After four-and-a-half weeks of intensive classroom training, our new hire class at work graduated this past Wednesday and moved into the two week on-the-job training phase. On Tuesday morning, the trainer and I were working through some review topics with them and had the group doing a worksheet to practice something they hadn’t done since early in Week Two, and most of them had forgotten how to do.
I moved from desk to desk, quietly responding to questions from one or the other of our sixteen students, until one of them politely raised her hand and asked me, “What’s the point of this again? Why are we doing this?”
This particular student had been struggling off and on throughout the class, and it finally occurred to me at that moment what the problem was for her. She’d been focusing on learning our computer systems and our processes, and was trying diligently to learn how to perform each task, but hadn’t yet put the pieces together to understand why.

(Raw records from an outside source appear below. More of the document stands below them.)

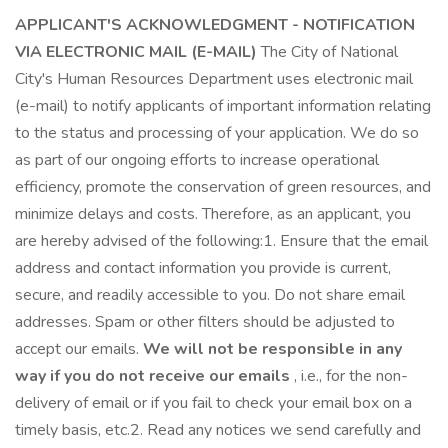
APPLICANT'S ACKNOWLEDGMENT - NOTIFICATION
VIA ELECTRONIC MAIL (E-MAIL)
The City of National
City's Human Resources Department uses electronic mail
(e-mail) to notify applicants of important information relating
to the status and processing of your application. We do so
as part of our ongoing efforts to increase operational
efficiency, promote the conservation of green resources, and
minimize delays and costs. Therefore, as an applicant, you
are hereby advised of the following:1. Ensure that the email
address and contact information you provide is current,
secure, and readily accessible to you. Do not share email
addresses. Spam or other filters should be adjusted to
accept our emails.
We will not be responsible in any
way if you do not receive our emails
, i.e., for the non-
delivery of email or if you fail to check your email box on a
timely basis, etc.2. Read any notices we send carefully and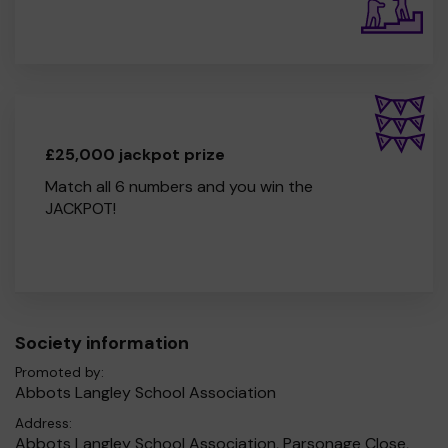
£25,000 jackpot prize
Match all 6 numbers and you win the
JACKPOT!
Society information
Promoted by:
Abbots Langley School Association
Address:
Abbots Langley School Association, Parsonage Close,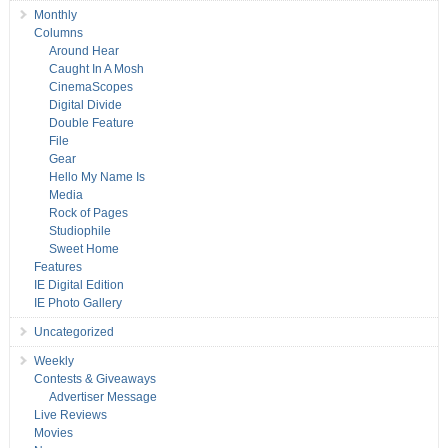
Monthly
Columns
Around Hear
Caught In A Mosh
CinemaScopes
Digital Divide
Double Feature
File
Gear
Hello My Name Is
Media
Rock of Pages
Studiophile
Sweet Home
Features
IE Digital Edition
IE Photo Gallery
Uncategorized
Weekly
Contests & Giveaways
Advertiser Message
Live Reviews
Movies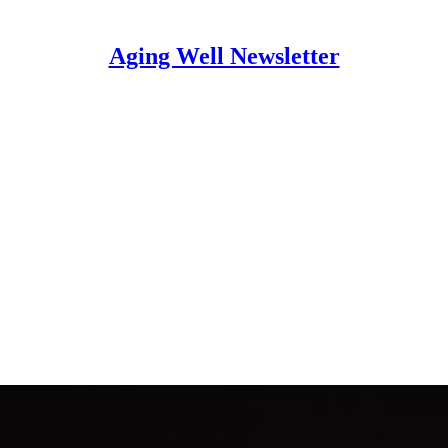
Aging Well Newsletter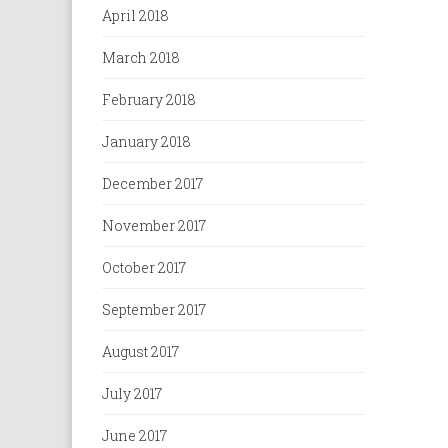
April 2018
March 2018
February 2018
January 2018
December 2017
November 2017
October 2017
September 2017
August 2017
July 2017
June 2017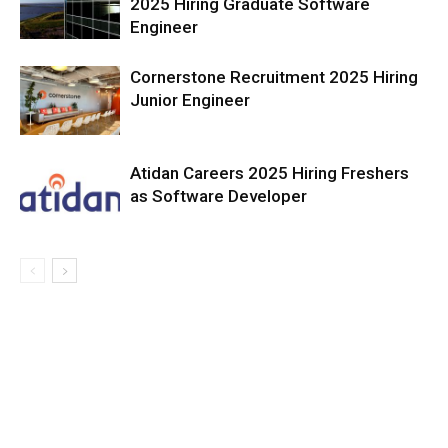
2025 Hiring Graduate Software
Engineer
Cornerstone Recruitment 2025 Hiring
Junior Engineer
Atidan Careers 2025 Hiring Freshers
as Software Developer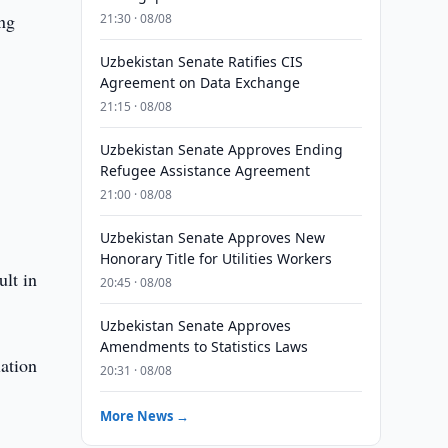
ng
21:30 · 08/08
Uzbekistan Senate Ratifies CIS
Agreement on Data Exchange
21:15 · 08/08
Uzbekistan Senate Approves Ending
Refugee Assistance Agreement
21:00 · 08/08
Uzbekistan Senate Approves New
Honorary Title for Utilities Workers
ult in
20:45 · 08/08
Uzbekistan Senate Approves
Amendments to Statistics Laws
lation
20:31 · 08/08
More News →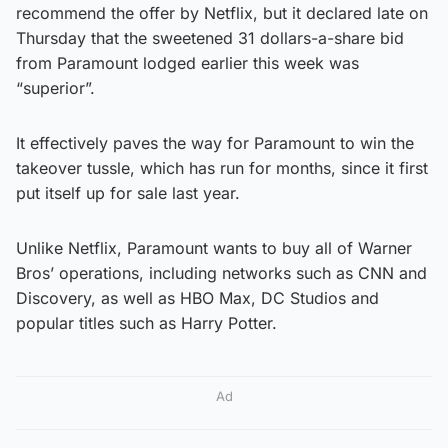
recommend the offer by Netflix, but it declared late on
Thursday that the sweetened 31 dollars-a-share bid
from Paramount lodged earlier this week was
“superior”.
It effectively paves the way for Paramount to win the
takeover tussle, which has run for months, since it first
put itself up for sale last year.
Unlike Netflix, Paramount wants to buy all of Warner
Bros’ operations, including networks such as CNN and
Discovery, as well as HBO Max, DC Studios and
popular titles such as Harry Potter.
Ad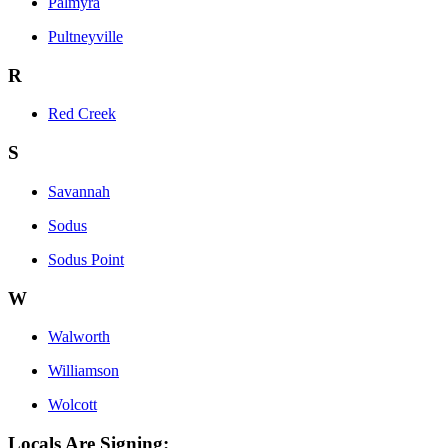
Palmyra
Pultneyville
R
Red Creek
S
Savannah
Sodus
Sodus Point
W
Walworth
Williamson
Wolcott
Locals Are Signing: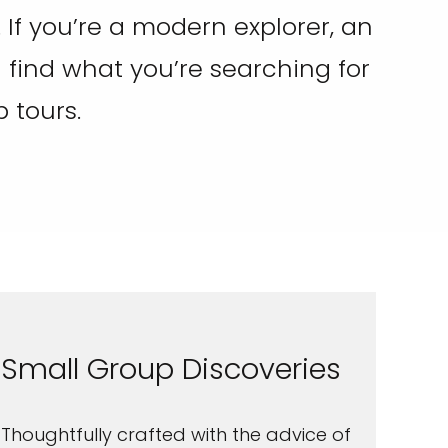
 If you’re a modern explorer, an
ll find what you’re searching for
 tours.
Small Group Discoveries
Thoughtfully crafted with the advice of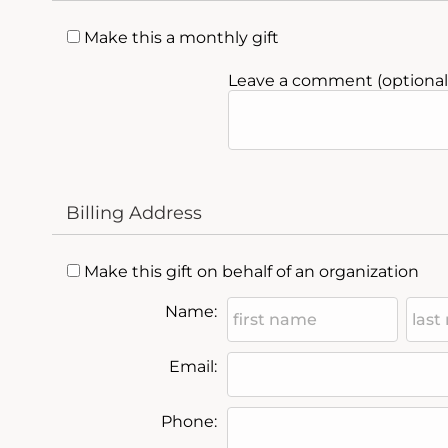
Make this a monthly gift
Leave a comment (optional)
Billing Address
Make this gift on behalf of an organization
Name:
Email:
Phone: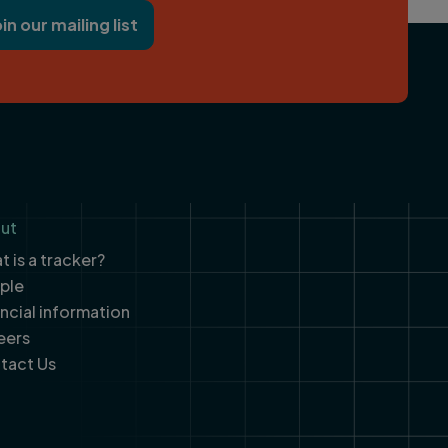
oin our mailing list
ut
 is a tracker?
ple
ancial information
eers
tact Us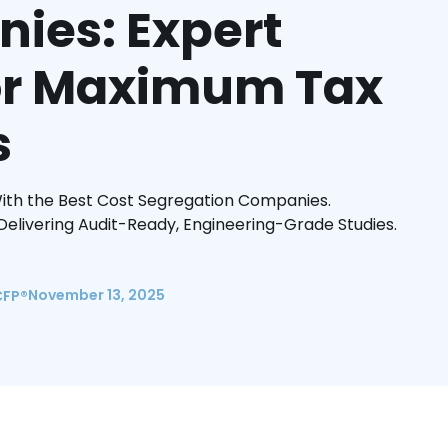
ies: Expert
for Maximum Tax
s
ith the Best Cost Segregation Companies.
elivering Audit-Ready, Engineering-Grade Studies.
November 13, 2025
CFP®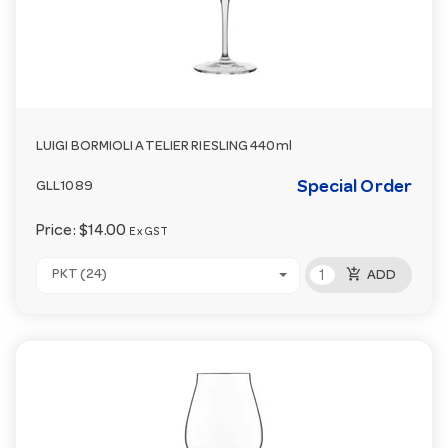
LUIGI BORMIOLI ATELIER RIESLING 440ml
Special Order
GLL1089
Price:
$14.00
Ex GST
add_shopping_cart
PKT (24)
ADD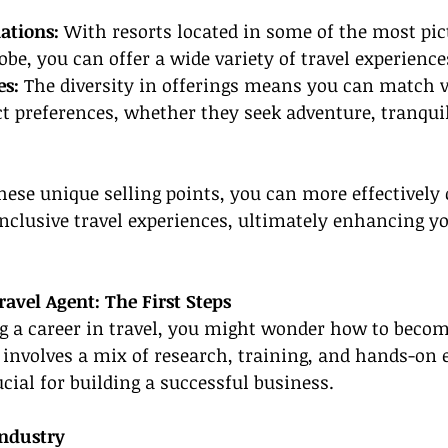
ations:
 With resorts located in some of the most pic
obe, you can offer a wide variety of travel experience
s: 
The diversity in offerings means you can match v
nct preferences, whether they seek adventure, tranquil
hese unique selling points, you can more effectivel
-inclusive travel experiences, ultimately enhancing y
avel Agent: The First Steps
ng a career in travel, you might wonder how to become
 involves a mix of research, training, and hands-on 
ucial for building a successful business.
Industry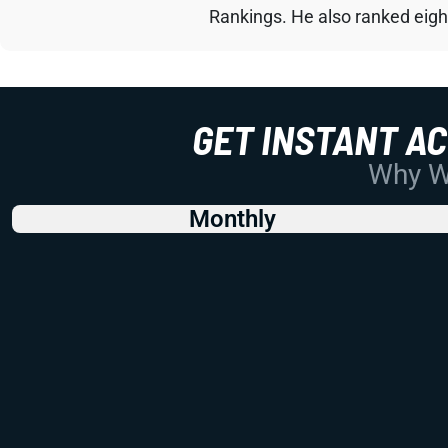
Rankings. He also ranked eigh
GET INSTANT A
Why Wo
Monthly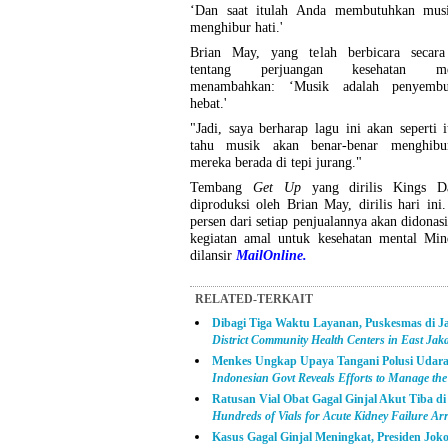
‘Dan saat itulah Anda membutuhkan mus
menghibur hati.'
Brian May, yang telah berbicara secara
tentang perjuangan kesehatan men
menambahkan: ‘Musik adalah penyemb
hebat.'
"Jadi, saya berharap lagu ini akan seperti 
tahu musik akan benar-benar menghibu
mereka berada di tepi jurang."
Tembang
Get Up
yang dirilis Kings Da
diproduksi oleh Brian May, dirilis hari ini
persen dari setiap penjualannya akan didonas
kegiatan amal untuk kesehatan mental Mind
dilansir
MailOnline.
RELATED-TERKAIT
Dibagi Tiga Waktu Layanan, Puskesmas di J
District Community Health Centers in East Jak
Menkes Ungkap Upaya Tangani Polusi Udara
Indonesian Govt Reveals Efforts to Manage the 
Ratusan Vial Obat Gagal Ginjal Akut Tiba di
Hundreds of Vials for Acute Kidney Failure Arr
Kasus Gagal Ginjal Meningkat, Presiden Jo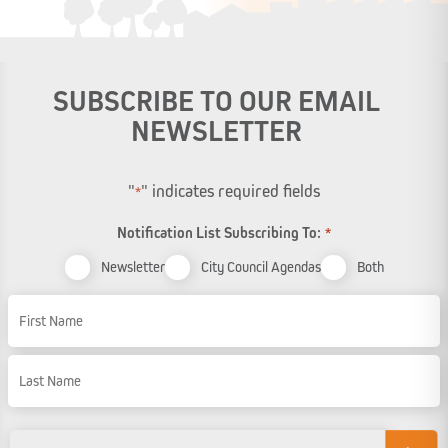
SUBSCRIBE TO OUR EMAIL
NEWSLETTER
"
" indicates required fields
*
Notification List Subscribing To:
*
Newsletter
City Council Agendas
Both
Name
First Name
Last Name
Email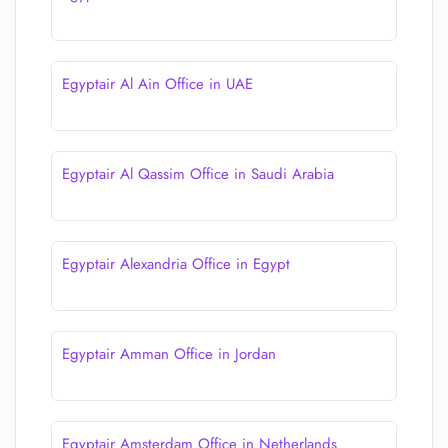
Egyptair Al Ain Office in UAE
Egyptair Al Qassim Office in Saudi Arabia
Egyptair Alexandria Office in Egypt
Egyptair Amman Office in Jordan
Egyptair Amsterdam Office in Netherlands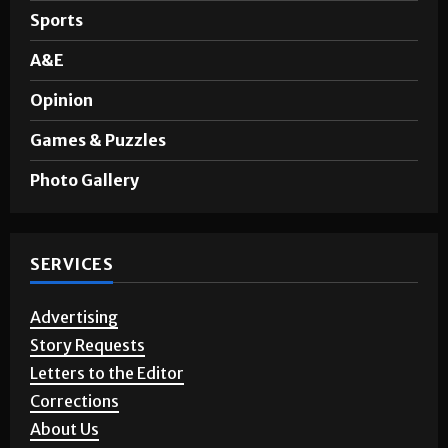
Noticias en Español
Sports
A&E
Opinion
Games & Puzzles
Photo Gallery
SERVICES
Advertising
Story Requests
Letters to the Editor
Corrections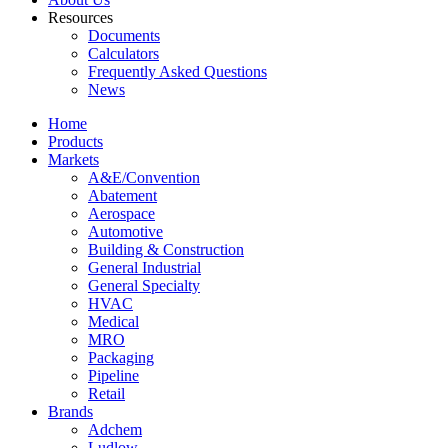
Resources
Documents
Calculators
Frequently Asked Questions
News
Home
Products
Markets
A&E/Convention
Abatement
Aerospace
Automotive
Building & Construction
General Industrial
General Specialty
HVAC
Medical
MRO
Packaging
Pipeline
Retail
Brands
Adchem
Ludlow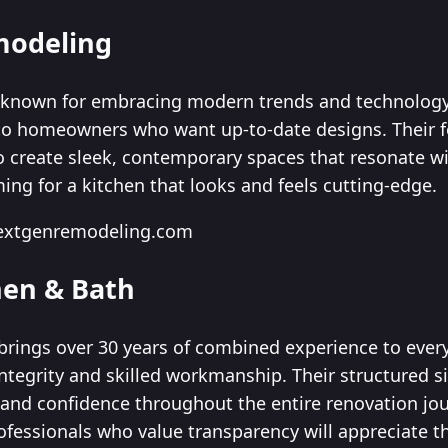
modeling
known for embracing modern trends and technology 
 to homeowners who want up-to-date designs. Their 
create sleek, contemporary spaces that resonate with
ming for a kitchen that looks and feels cutting-edge.
nextgenremodeling.com
hen & Bath
brings over 30 years of combined experience to every
integrity and skilled workmanship. Their structured 
y and confidence throughout the entire renovation 
ofessionals who value transparency will appreciate t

In Deuteronomy chapter 5, Moses reminds the Israelites of God’s commands. He also reminds the people of their fear at the revealed glory and greatness of God, and the need to follow exactly the rules and regulations that God has set up for them. In Deuteronomy chapter 6, the rules and regulations are summarized:
4 “Hear, O Israel: The Lord our God, the Lord is one![a] 5 You shall love the Lord your God with all your heart, with all your soul, and with all your strength. (NJKV)
Moses goes on to exhort the people to write the commandments on their hearts — to make them an intrinsic part of their own lives, as well as their children’s. Talk about them anywhere and everywhere, all the time. In more modern terms, to put them on a sticky note on your forehead and affix a plaque to your front door.
All this single-minded focus on God and His commands would be baffling to any outsiders they would encounter, wouldn’t it? One might even refer to the Israelites as a “peculiar people.” But true to human nature, within a generation, folks would have forgotten the purpose behind all those rules and regulations, all the ritual and the reminders. And so Moses admonished them:
20-24 The next time your child asks you, “What do these requirements and regulations and rules that God, our God, has commanded mean?” tell your child, “We were slaves to Pharaoh in Egypt and God powerfully intervened and got us out of that country. We stood there and watched as God delivered miracle-signs, great wonders, and evil-visitations on Egypt, on Pharaoh and his household. He pulled us out of there so he could bring us here and give us the land he so solemnly promised to our ancestors. That’s why God commanded us to follow all these rules, so that we would live reverently before God, our God, as he gives us this good life, keeping us alive for a long time to come. (Deuteronomy 6:20-24, MSG)
Just like my new hire class, if they don’t understand the “why”, the “what” and the “how” cease to have meaning and are easily forgotten.
Perhaps this lack of clarity on the meaning and purpose of our religious behavior is why so many of the children raised in church go their own way and leave the church behind as they get older. “What does all of this mean to me,” they ask. “What’s the point again?”